大ブレイクも「多忙で心を亡くした」大河内志保 プロアスリートとの結婚生活が「食治の学び」の出発点
■芸能界を引退したことが「食の専門家」への第一歩に ── クラリオンガールとしての活動がきっかけで、新庄選手と出会ったそうですね。交際を始めてから芸能界を引退されましたが、どのような思いで決断されたのでしょうか。 大河内さん:私が初めて球場に足を運んだとき、彼が背負う期待の大きさを目の当たりにしたことが転機となったように感じています。大阪の地で、どれだけ阪神が愛されていて、どれだけ彼がスター的存在であるかを知った瞬間から、「野球だけに集中できる環境をつくってあげたい」と考え始め、引退への覚悟が徐々に固まっていきました。
だから引退後も「サポート」というより、「私がもうひとりの新庄剛志になろう」と。「彼が『野球』を、私が『それ以外』をしよう」と覚悟を決め、食事などの生活面からメンタル面のケア、メディア出演などのブランディングまで、すべてを担うことにしました。 ── 二人三脚で、同じ夢を追いかけたのですね。 大河内さん:彼は、大阪だけにとどまらず、全国、海外へと活躍の場を広げて「世界のスーパースターになりたい」と考えていました。私もその目標に向けて、彼を全力でプロデュースしていったんです。
── 調理師免許を取得したのも、新庄さんの栄養面を考えてのことでしょうか。 大河内さん:そうですね。モデル時代は忙しくて自炊する暇もなかったのですが、アスリートを食事でサポートするためには、栄養学からきちんと知識を身につけなければいけません。そう考えて、23歳のときに香川女子栄養大学に入学し、調理師免許を取得することにしたんです。また、外食だと人目が気になりますし、野球だと長いシーズン中で多忙のなか、なかなか外食ができないことも。どのような状況でも、多彩なジャンルの料理を、自宅で楽しめるようにしてあげたいという思いもありました。

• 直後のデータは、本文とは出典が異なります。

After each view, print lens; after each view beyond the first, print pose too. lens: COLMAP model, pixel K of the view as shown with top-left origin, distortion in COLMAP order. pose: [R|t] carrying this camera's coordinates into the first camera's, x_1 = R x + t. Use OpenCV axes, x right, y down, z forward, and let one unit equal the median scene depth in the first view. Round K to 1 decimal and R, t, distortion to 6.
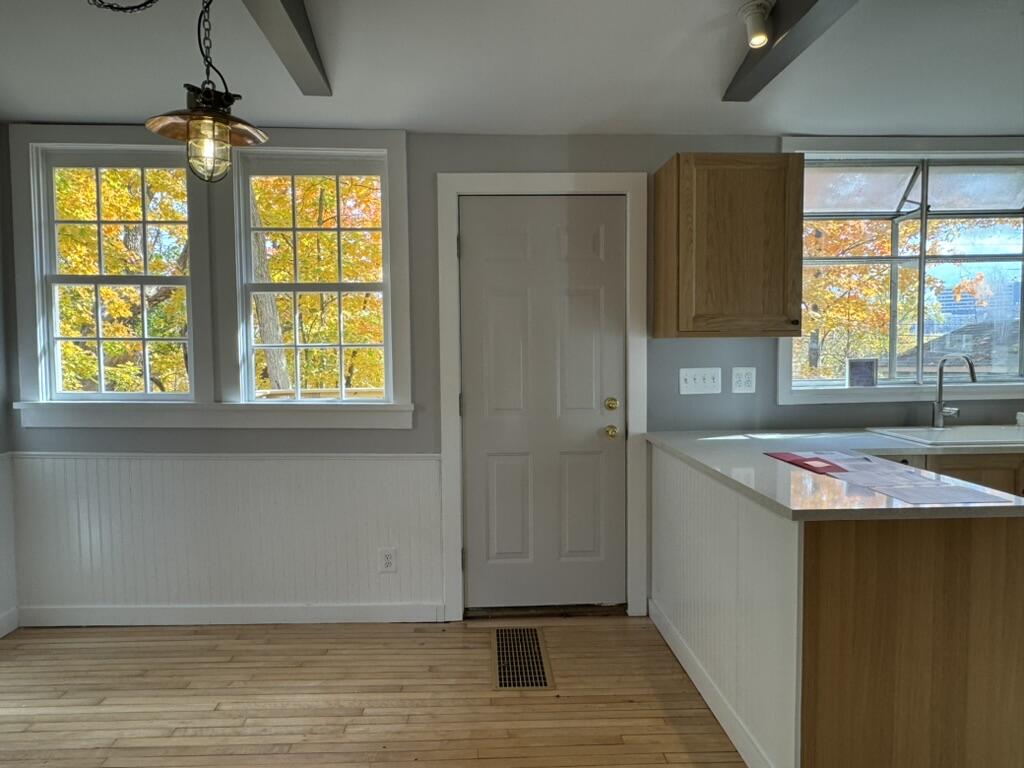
lens RADIAL K [[796.8, 0, 512.0], [0, 796.8, 384.0], [0, 0, 1]] dist [0.004126, 0.002053]
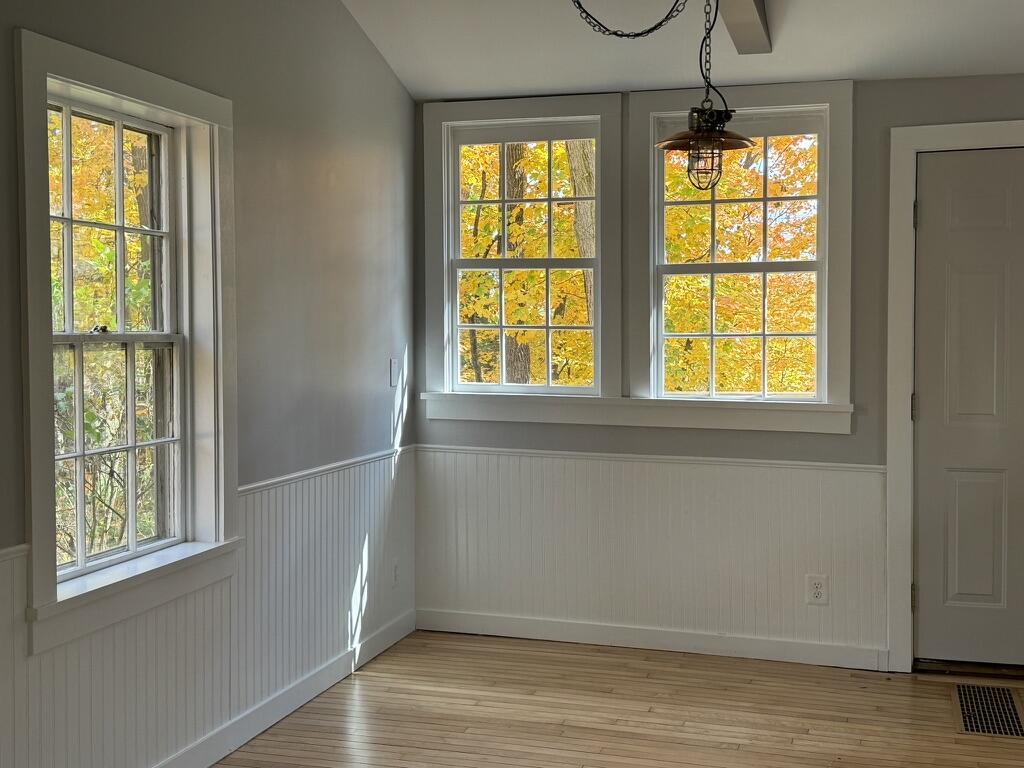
lens RADIAL K [[1204.1, 0, 512.0], [0, 1204.1, 384.0], [0, 0, 1]] dist [0.221771, -0.525592]
pose [[0.939475, 0.017434, -0.342173, -0.021447], [-0.019330, 0.999811, -0.002131, 0.013686], [0.342071, 0.008616, 0.939635, -0.338845]]
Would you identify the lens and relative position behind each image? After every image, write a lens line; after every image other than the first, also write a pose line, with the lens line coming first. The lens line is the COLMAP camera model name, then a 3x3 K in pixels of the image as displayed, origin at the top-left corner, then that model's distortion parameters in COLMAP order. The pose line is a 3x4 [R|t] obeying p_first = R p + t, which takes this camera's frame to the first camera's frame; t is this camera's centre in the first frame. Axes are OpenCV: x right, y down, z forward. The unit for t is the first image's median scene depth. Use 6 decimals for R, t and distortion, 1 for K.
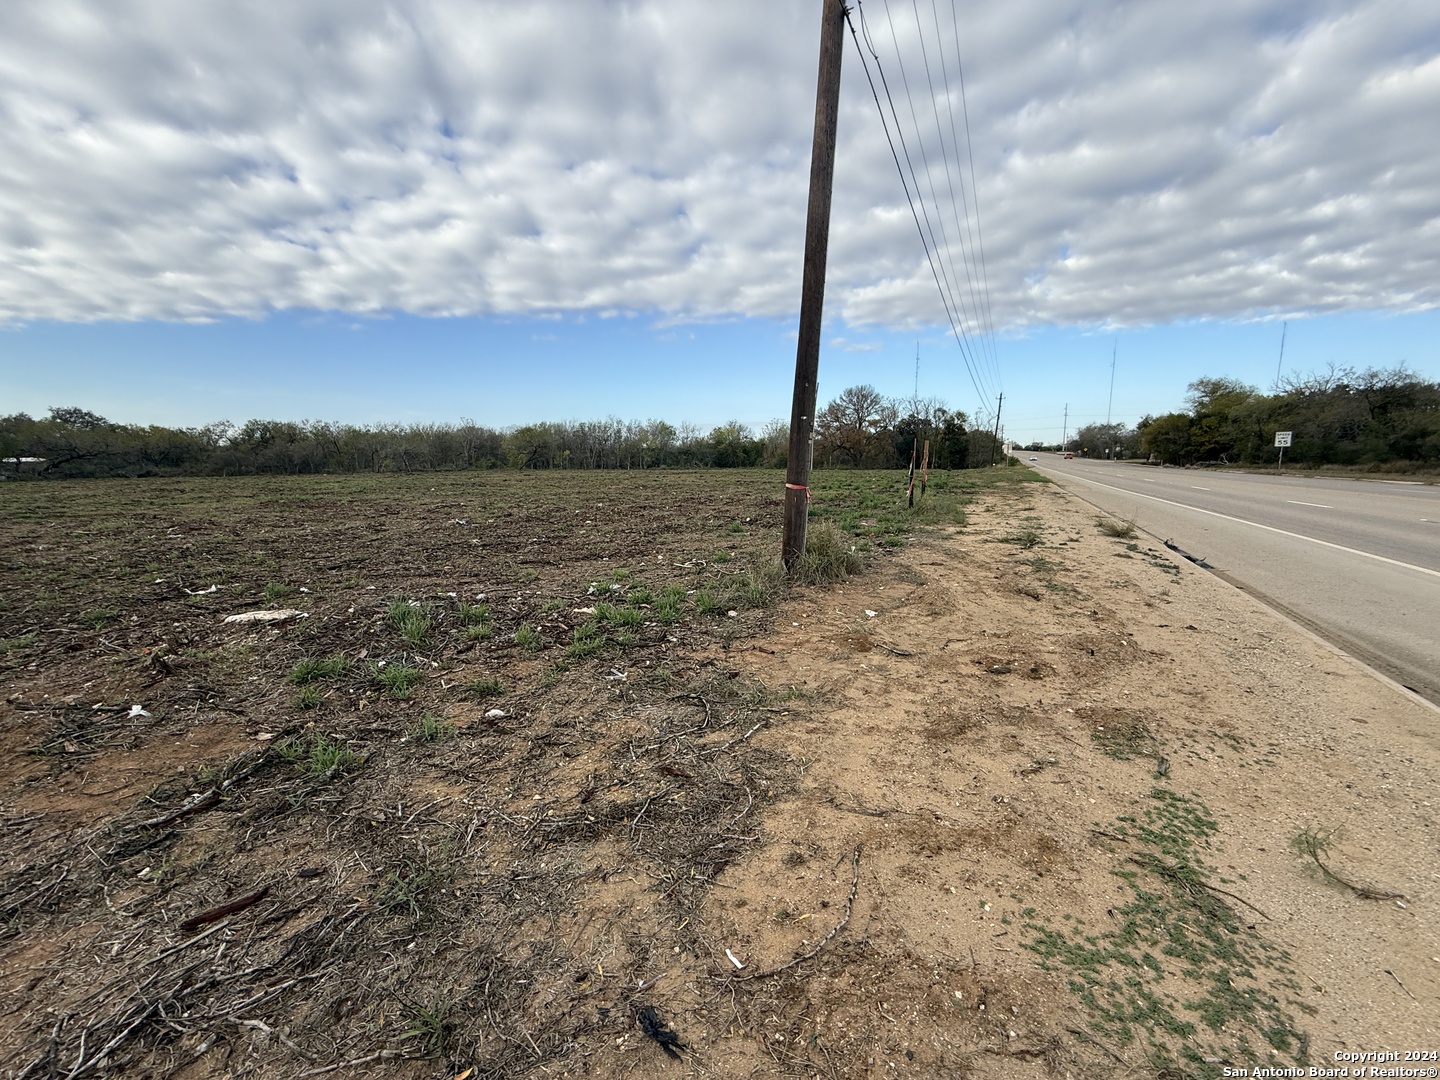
lens RADIAL K [[575.9, 0, 719.5], [0, 575.9, 546.5], [0, 0, 1]] dist [-0.000026, -0.000245]
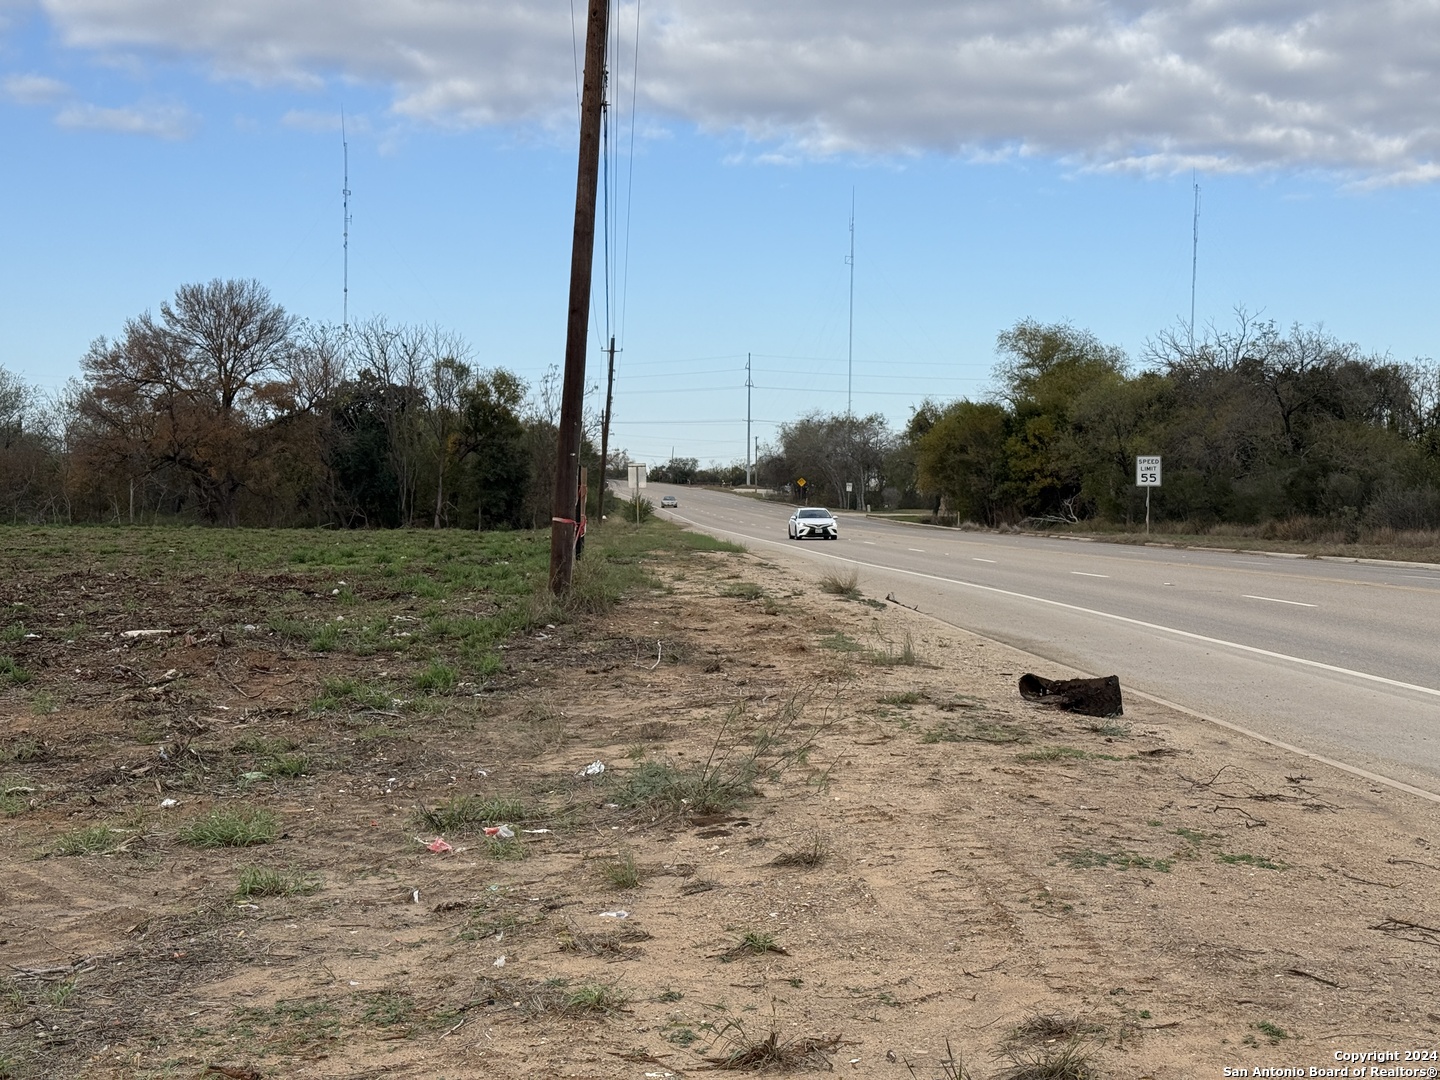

■アメリカ生活で得た「パフォーマンスが向上する食事」 ── 2000年に新庄さんと結婚し、メジャーリーグに挑戦するために渡米されました。アメリカ生活では、日本で得た料理の知識がどのように役立ちましたか? 大河内さん:当初、シーズン中に私をひとりにするのも心配だということもあり帰国する予定で、彼の生活スタイルを整え、私は帰国。彼ひとりでアメリカ生活を送りました。ただ、シーズンが始まってすぐに、彼が太ももを故障して。それを知ったとき「やはり異国で活躍するためには食事管理を徹底しなければ」と直感しました。日本の食材をスーツケースに詰め込んで、トレーナーとともにすぐにアメリカに渡ったんです。